── DATASET RECORDS ──

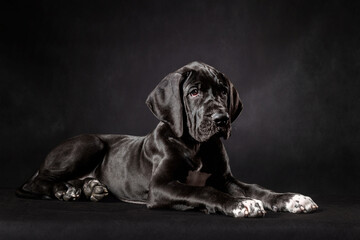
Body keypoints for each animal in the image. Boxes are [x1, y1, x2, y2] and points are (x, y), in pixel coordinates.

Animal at [16, 62, 318, 218]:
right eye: (194, 92)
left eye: (222, 91)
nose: (222, 119)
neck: (196, 147)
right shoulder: (161, 187)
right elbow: (202, 191)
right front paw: (239, 204)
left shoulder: (225, 178)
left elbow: (256, 188)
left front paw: (291, 199)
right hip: (91, 143)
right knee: (35, 181)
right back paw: (65, 190)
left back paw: (89, 188)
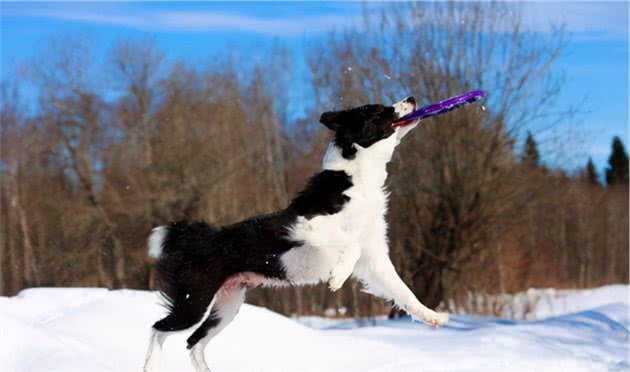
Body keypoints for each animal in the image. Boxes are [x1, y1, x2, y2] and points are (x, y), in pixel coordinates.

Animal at [143, 96, 450, 372]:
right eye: (376, 111)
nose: (411, 97)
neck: (357, 178)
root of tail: (202, 240)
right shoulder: (305, 227)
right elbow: (349, 245)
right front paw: (337, 278)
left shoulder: (375, 257)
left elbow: (403, 290)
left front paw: (432, 316)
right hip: (194, 300)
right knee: (159, 328)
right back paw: (151, 366)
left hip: (227, 305)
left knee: (194, 342)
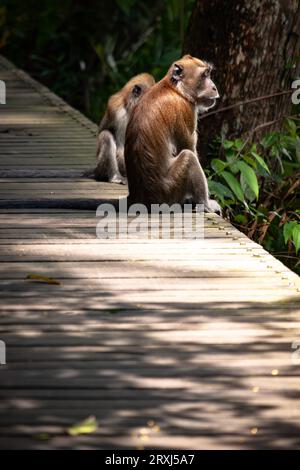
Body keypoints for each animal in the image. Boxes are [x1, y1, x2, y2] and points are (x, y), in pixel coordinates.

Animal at [124, 53, 220, 213]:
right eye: (204, 75)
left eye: (209, 73)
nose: (214, 87)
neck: (175, 89)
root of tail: (142, 199)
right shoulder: (185, 110)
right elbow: (187, 147)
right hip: (169, 190)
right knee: (189, 157)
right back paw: (205, 205)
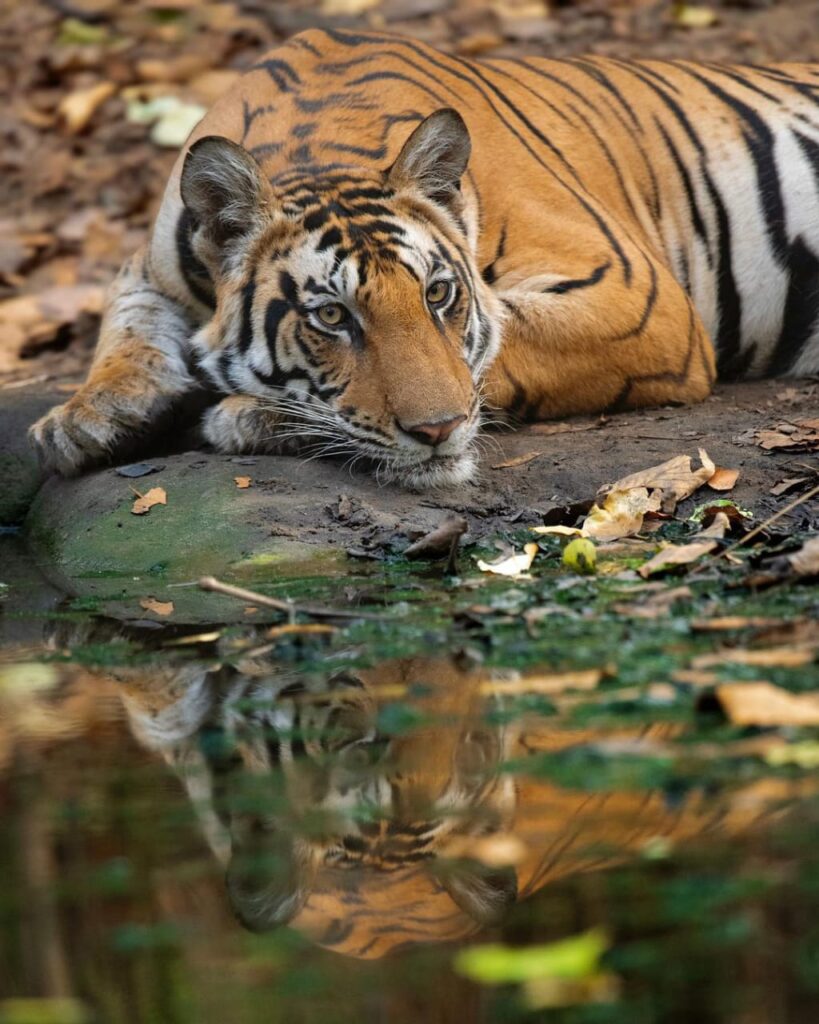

───

## WHAT IS NEEDED
Show each line in the data where the string "front" appears.

## SOLUTION TO THE EXERCISE
right front paw: (239, 204)
left front paw: (291, 199)
right front paw: (337, 278)
left front paw: (432, 316)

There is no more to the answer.